Они оба замолчали и задумались. «Вот и пожито на земле много, — удивленно думал Тарас, — и корни пущены, а смотри — уходит человек с земли легко, будто и не жил. Что ж она, смерть? Что ж ее бояться? Умирать легко, — жить, выходит, труднее!»

— В чем грешен я перед тобой, сосед, — с тихой торжественностью произнес Назар, — в чем обидел или оскорбил — прости, Христа ради, не осуди!

— Бог простит! — ответил Тарас. — А у меня на тебя, сосед, за сердцем ничего нету.

— В том спасибо!

Они опять помолчали.

— Бог? — сказал Назар. — Перед ним, ежели есть он, у меня грехов много. Налипло, по земле-то шествуя, как к колесам грязи... Ну, в том я ему сам ответ дам. Ежели есть он. А нету — черви не взыщут, простят... — и он перевел дух. — Суетен был, корыстолюбив и злоязычен. Закона не соблюдал, в том пусть баба моя мне простит, и люди... — он опять перевел дух и закончил: — А перед родной землей на мне греха нет.

— Нету, Назар, — сказал Тарас, — это все люди знают.

— Придут наши... Ты им скажи. Тарас.

— Скажу! Скажу!

— Так и скажи: жил Назар Горовой непокоренный и умер не покорясь.

— Скажу, сосед. Это скажу!

— А что гранат я в немцев не кидал, — сказал он тихо, виновато, — в том пусть простят мне... Стар... Да и гранат у меня не было...

Вдруг страшной силы взрыв потряс домик. Задребезжали стекла. Посыпалась штукатурка с потолка.

— И умереть не дадут спокойно, — огорченно вздохнул Назар.

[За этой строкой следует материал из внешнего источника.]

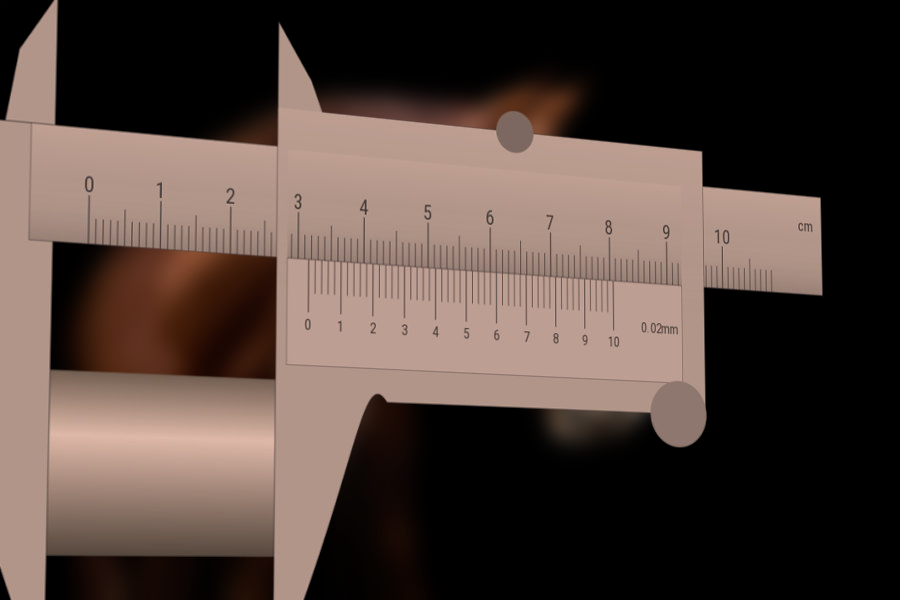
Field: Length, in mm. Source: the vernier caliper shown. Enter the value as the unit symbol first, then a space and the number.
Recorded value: mm 31.6
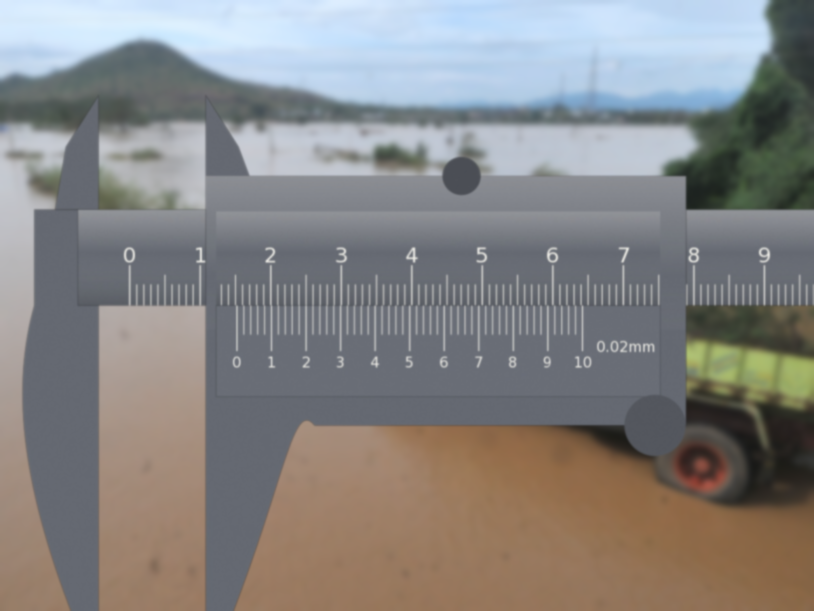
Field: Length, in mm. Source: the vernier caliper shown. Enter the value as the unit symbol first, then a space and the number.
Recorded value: mm 15.2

Взрывы следовали теперь один за другим. Домик Назара скрипел и стонал на все голоса, все доски в нем дрожали...

Вбежал запыхавшийся Ленька и крикнул:

— Ты здесь, дедушка? Немцы город рвут!

— Что такое? — не понял Тарас.

— Взрывают город немцы! — крикнул Ленька. — Уходят!

— Как уходят?

Тарас схватил свою палку и бросился вслед за Ленькой.

— А не давать им уходить! — крикнул он на ходу.

Он побежал по улице, барабаня палкой в ставни и крича:

— Эй, выходи, народ! Эй, немцы уходят! Не дадим же им уйти! Эй, выходи, мужчины!

Подле него уже собирались люди.

— Та нехай уходят! — крикнул кто-то из толпы. — Мы ж их не звали! Ну и черт с ними, и слава богу!

— Чего ты хочешь, Тарас?

— Не дадим уйти фашистам! — кричал он. — Перебьем их тут!

— Без нас перебьют, Тарас!.. Мы ж не военные люди. Нас это не касается.

— Как не касается? — заревел Тарас. — Как это нас не касается? А кого ж? Немцы целые уйдут — вновь заявятся нас топтать, детей наших вешать. Не дадим им уйти! В землю их! В землю!

Он побежал, размахивая палкой, в город, Ленька рядом с ним. Отовсюду уже бежали рабочие, многие с оружием, бог весть откуда попавшим к ним.

С автоматом в руке и гранатами бежал и Павлик. Пробегая мимо виселицы, он оглянулся на Настю. В сумерках не видно было ее лица, только скорбный силуэт синел в озаренном пламенем пожаров небе, но Павлик знал теперь, что Настя благословляет его на бой и смерть.

— Эх, жаль, ружья нет! — горестно крикнул Тарас на бегу. — Эх, ружья, жаль, нету, Ленька!